Now, let's try working with Cassandra from Python. First, make sure to install the DataStax Cassandra Python driver:
pip install cassandra-driver
Let's write a simple script to query the system.local table, and call it cassHelloWorld.py.
First, we will add our imports. We will need the cluster and (since we have enabled auth) PlainTextAuthProvider items. Additionally, we will need the sys module to pull in command-line arguments:
from cassandra.cluster import Cluster
from cassandra.auth import PlainTextAuthProvider
import sys
Now we will pull in our hostname, username, and password from the command-line arguments. Cassandra uses an array of endpoints to connect to, so we 'll also create a new array and add our hostname to it:
hostname=sys.argv[1]
username=sys.argv[2]
password=sys.argv[3]
nodes = []
nodes.append(hostname)
Now we will use PlainTextAuthProvider to pass along our username and password to authenticate with the cluster. Then we will set a local session object to keep our connection and pass it the system keyspace to connect to:
auth = PlainTextAuthProvider(username=username, password=password)
cluster = Cluster(nodes,auth_provider=auth)
session = cluster.connect("system")
Our CQL query will pull down a few columns from the system.local table. This particular data will reveal some information about the cluster that we are connecting to:
strCQL = """ SELECT cluster_name,data_center,listen_address,release_version
FROM local WHERE key='local'
"""
Next, we'll execute our query and process the result set. The system.local table will only ever contain a single row, but it is still a good idea to get into the habit of processing a complete result set. Once the result set has been printed, we will close our connection to Cassandra:
rows = session.execute(strCQL)
print("Hello world from:")
for row in rows:
print(row[0] + " " + row[1] + " " + row[2] + " " + row[3])
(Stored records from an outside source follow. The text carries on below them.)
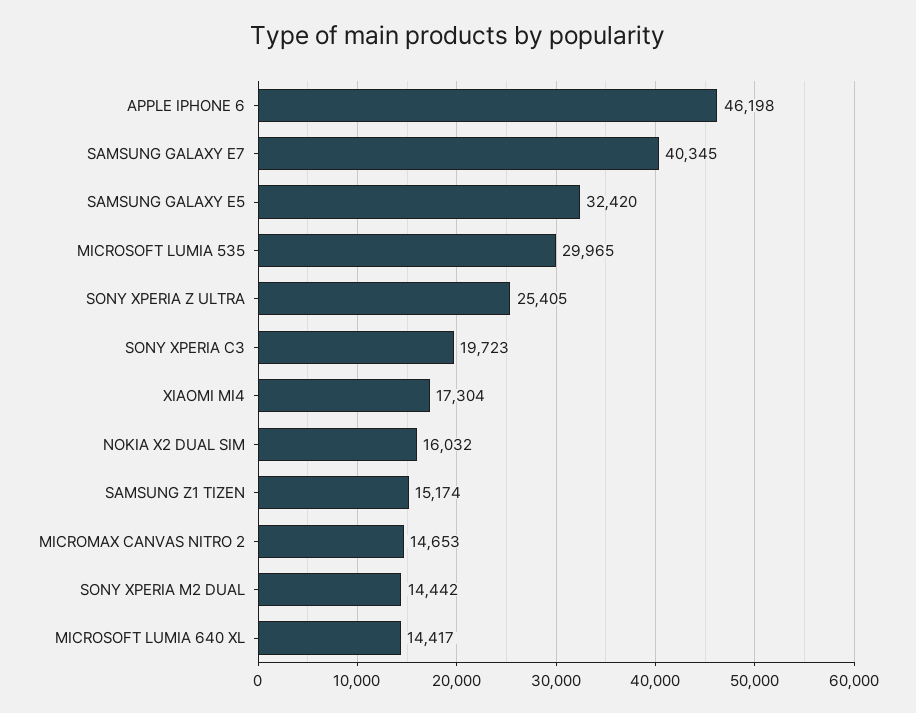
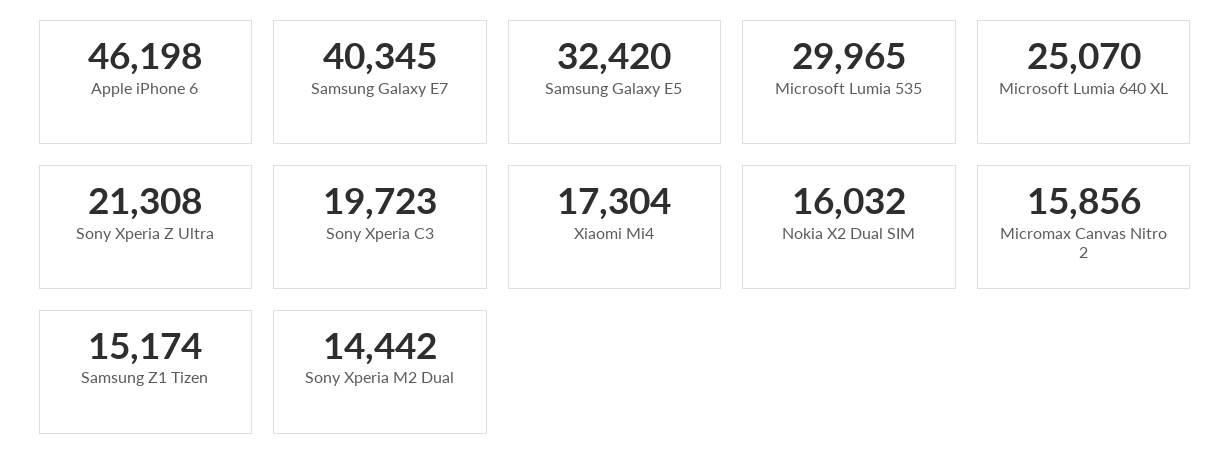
SONY XPERIA Z ULTRA: 25405 -> 21308
MICROMAX CANVAS NITRO 2: 14653 -> 15856
MICROSOFT LUMIA 640 XL: 14417 -> 25070

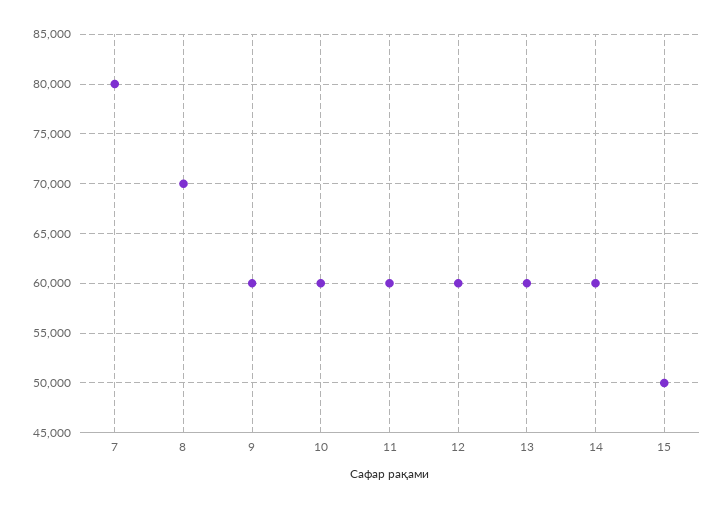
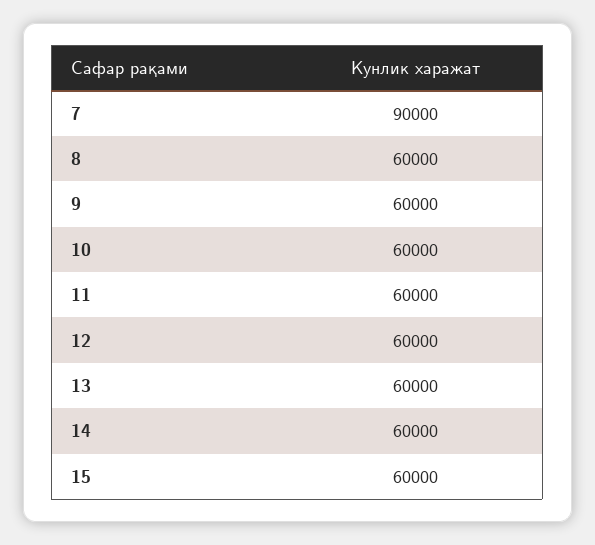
7: 80000 -> 90000
8: 70000 -> 60000
15: 50000 -> 60000

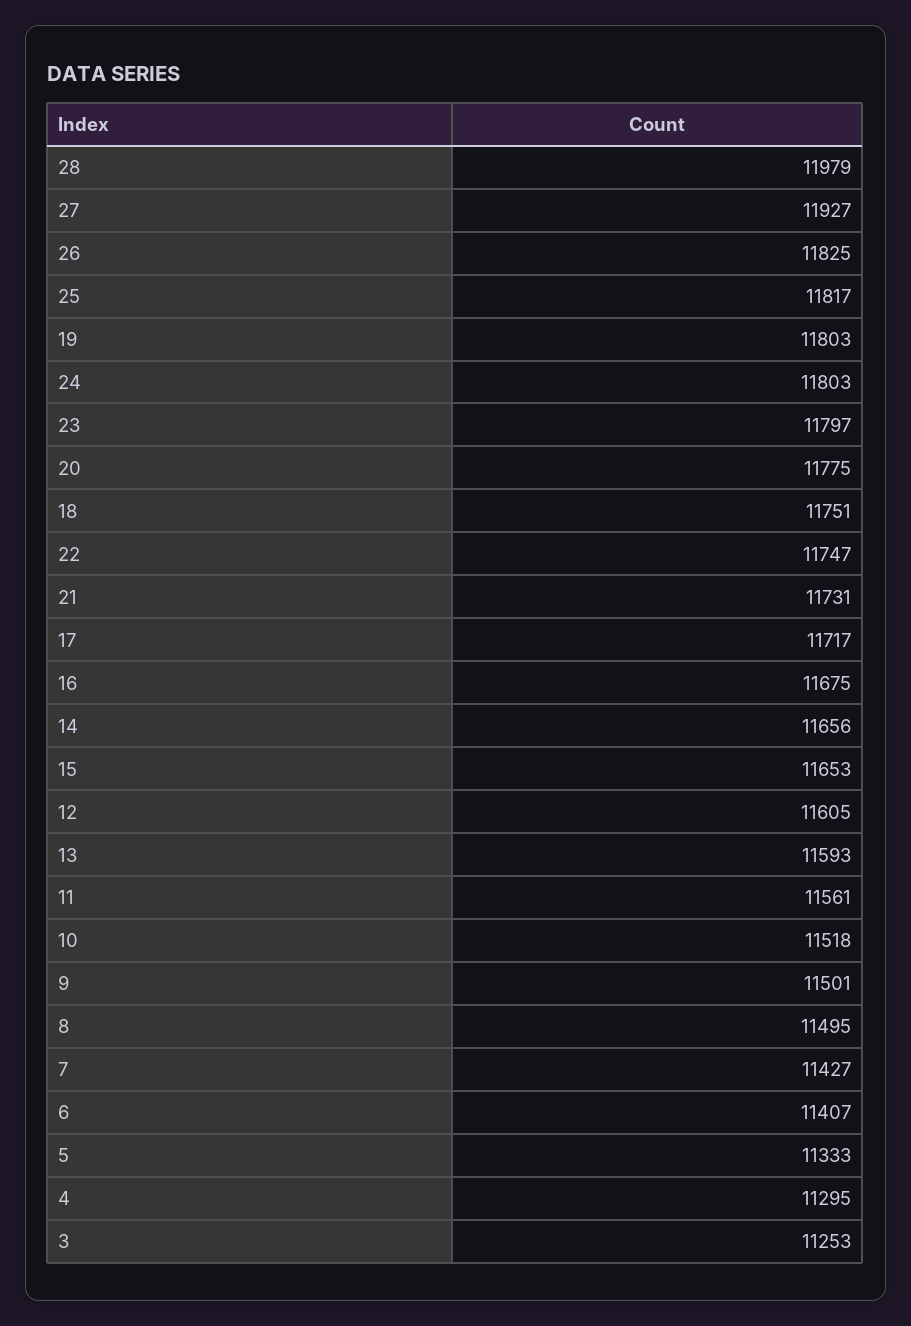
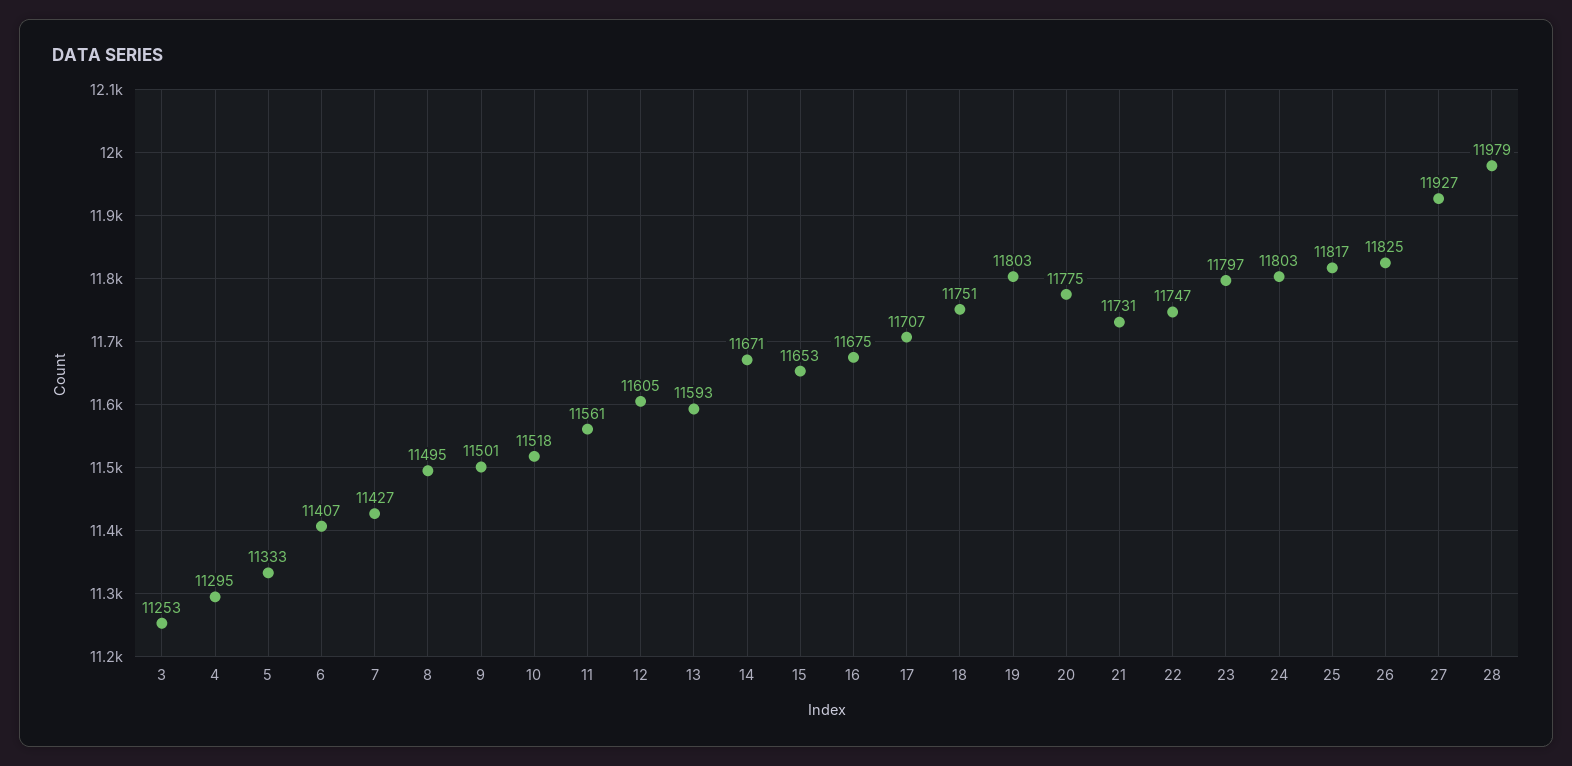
17: 11717 -> 11707
14: 11656 -> 11671

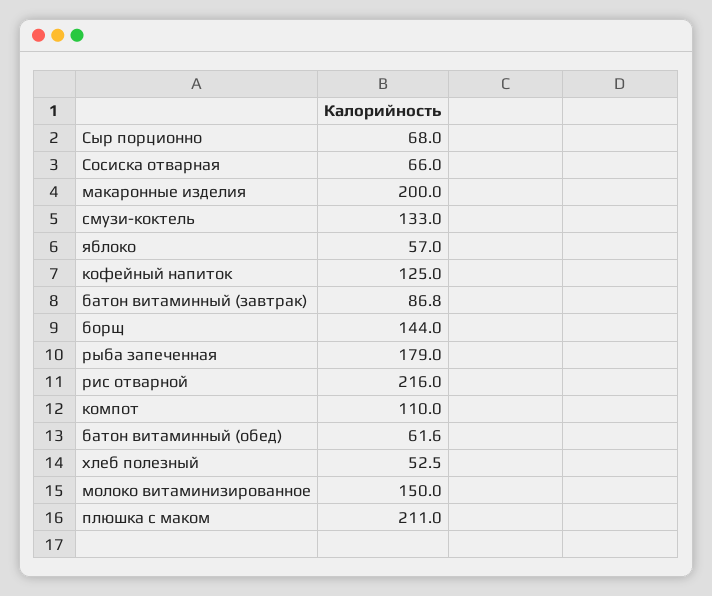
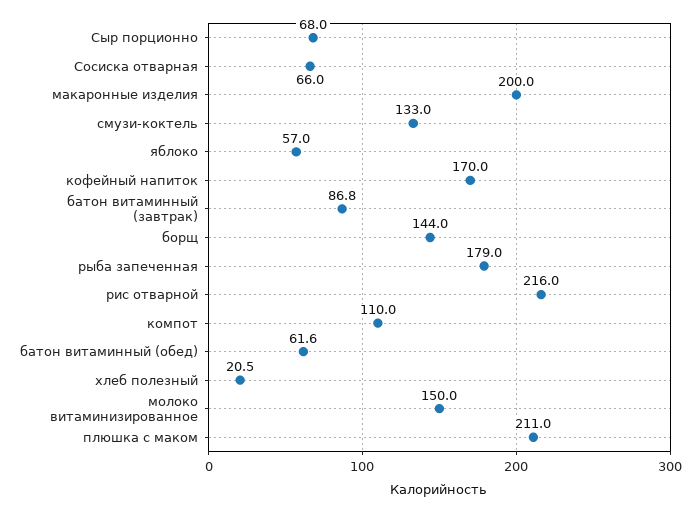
кофейный напиток: 125 -> 170
хлеб полезный: 52.5 -> 20.5

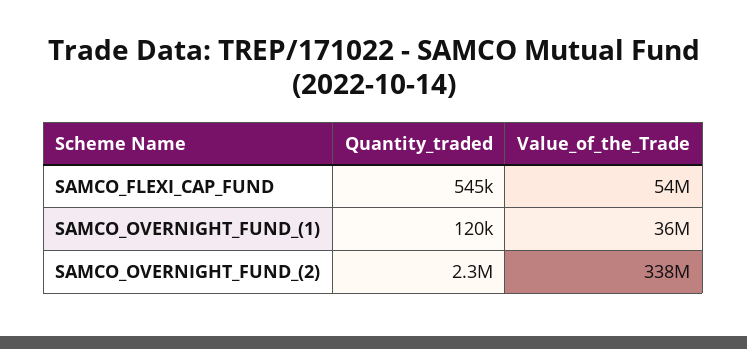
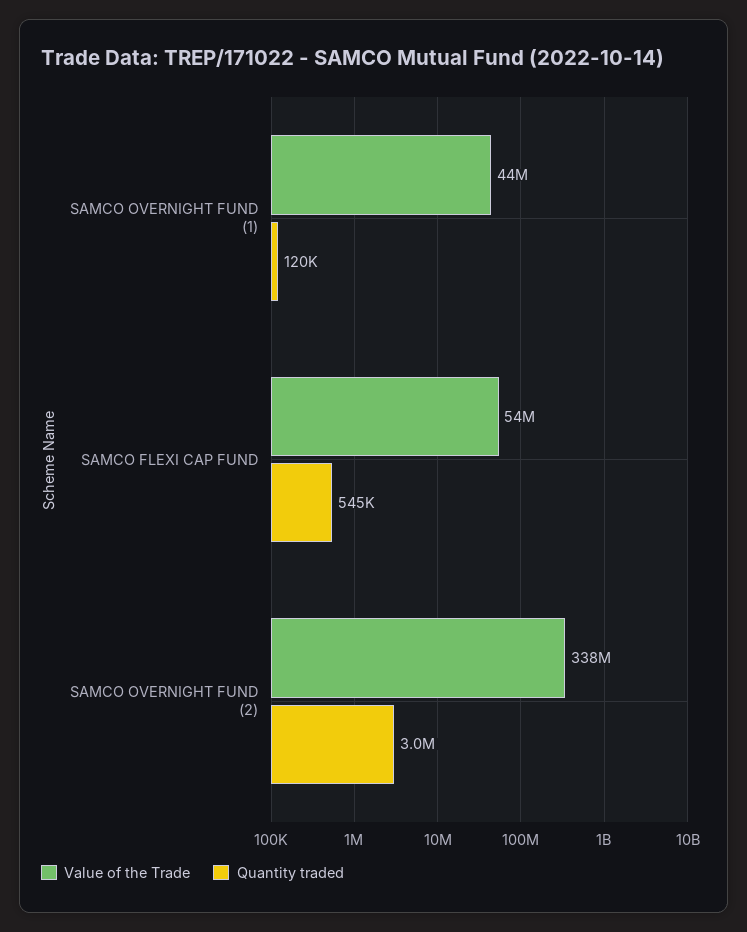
Value_of_the_Trade, SAMCO_OVERNIGHT_FUND_(1): 36000000 -> 44000000
Quantity_traded, SAMCO_OVERNIGHT_FUND_(2): 2300000 -> 3000000

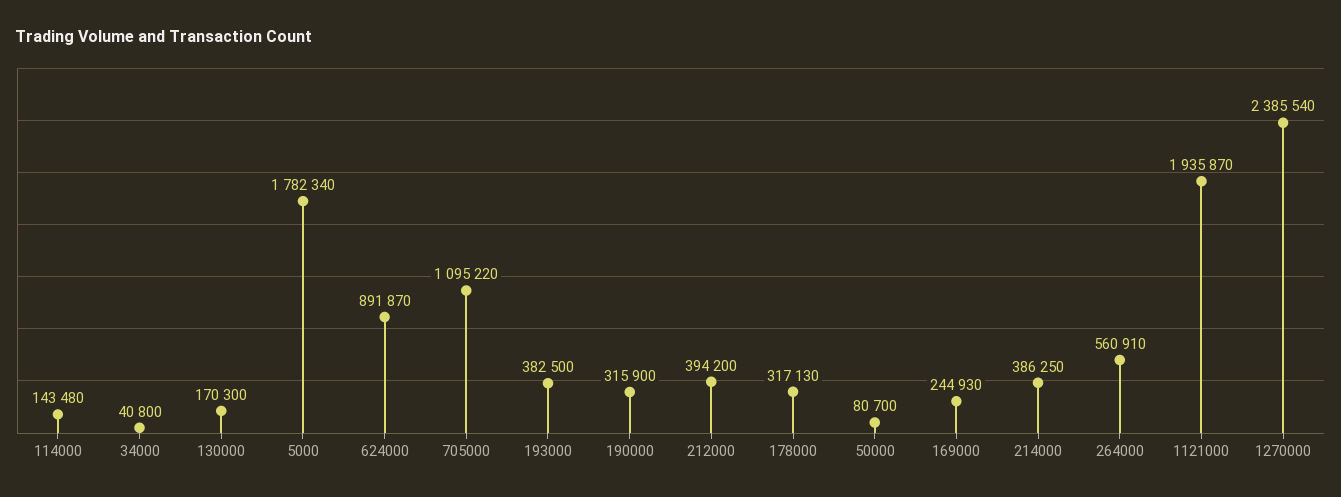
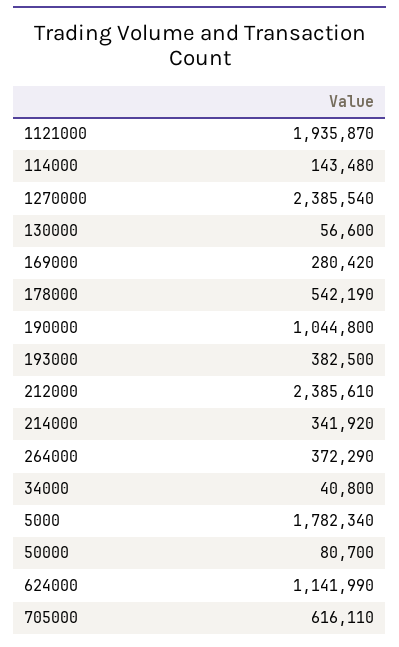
130000: 170300 -> 56600
624000: 891870 -> 1141990
705000: 1095220 -> 616110
190000: 315900 -> 1044800
212000: 394200 -> 2385610
178000: 317130 -> 542190
169000: 244930 -> 280420
214000: 386250 -> 341920
264000: 560910 -> 372290

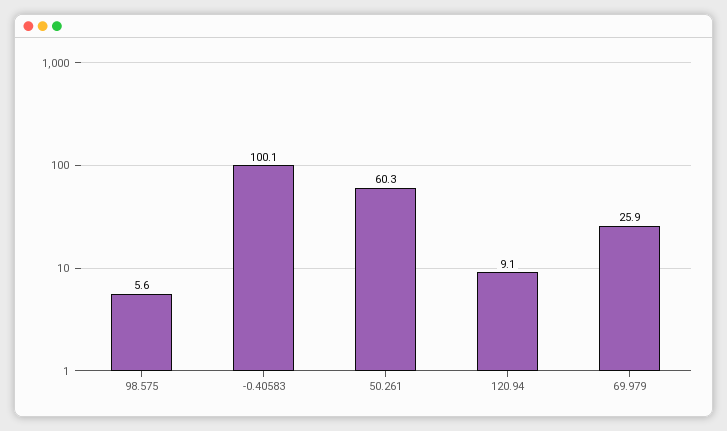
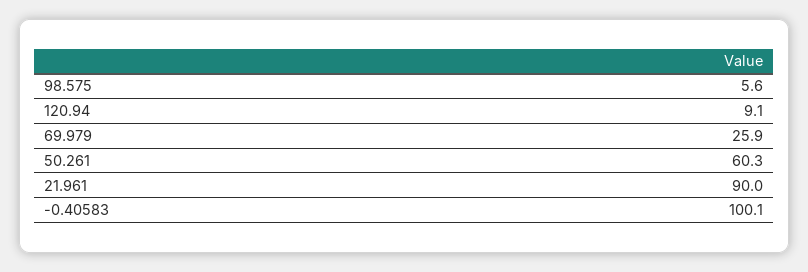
21.961: none -> 90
#closing Cassandra connection
session.shutdown()
Running this from the command line yields the following output:
python cassHelloWorld.py 192.168.0.100 cassdba flynnLives
Hello world from:
PermanentWaves 'LakesidePark' 192.168.0.100 3.10
We can also use Python to interact with the existing tables in our packt keyspace (that we created in the preceding sections). We will name this script queryUser.py. It will require the logins_by_user table which was introduced earlier in the chapter. If you have not created it, go ahead and do that now:
CREATE TABLE packt.logins_by_user (
user_id text,
login_datetime timestamp,
origin_ip text,
PRIMARY KEY ((user_id), login_datetime)
) WITH CLUSTERING ORDER BY (login_datetime DESC);
The imports and command-line arguments will be similar to the previous ones, except that we will add a variable to process as user_id from the command line. We will also define our keyspace as a variable:
from cassandra.cluster import Cluster
from cassandra.auth import PlainTextAuthProvider
import sys
hostname = sys.argv[1]
username = sys.argv[2]
password = sys.argv[3]
userid = sys.argv[4]
nodes = []
nodes.append(hostname)
The code to define the connection to Cassandra will remain the same as shown here:
auth = PlainTextAuthProvider(username=username, password=password)
cluster = Cluster(nodes,auth_provider=auth)
session = cluster.connect(keyspace)
We will prepare and execute an INSERT to our logins_by_user table to record a new entry. For the login_datetime, we will pass the dateof(now()) nested function, which will add the current time as a timestamp from the server-side Cassandra:
strINSERT = """
INSERT INTO logins_by_user (user_id,login_datetime,origin_ip)
VALUES (?,dateof(now()),?)
"""
pINSERTStatement = session.prepare(strINSERT);
session.execute(pINSERTStatement,['aploetz','192.168.0.114'])
Then we will prepare a query for the last three entries for that user:
strSELECT = """
SELECT * FROM logins_by_user WHERE user_id=? LIMIT 3;
"""
pSELECTStatement = session.prepare(strSELECT);
Finally, we'll process the result set and close our connection:
rows = session.execute(pSELECTStatement,[userid])
print("Data for user %s:" % userid)
for row in rows:
#only one row in system.local
print(row[0] + " " +
str(row[1]) + " " +
row[2])
#closing Cassandra connection
session.shutdown()
Running this from the command line yields the following output:
python queryUser.py 192.168.0.100 cassdba flynnLives aploetz
aploetz 2017-06-10 15:26:23.329000 192.168.0.114
aploetz 2017-06-03 14:04:55 192.168.0.101
aploetz 2017-06-02 18:23:11 192.168.0.105
Notice the difference between inserting a timestamp without milliseconds, and dateof(now()).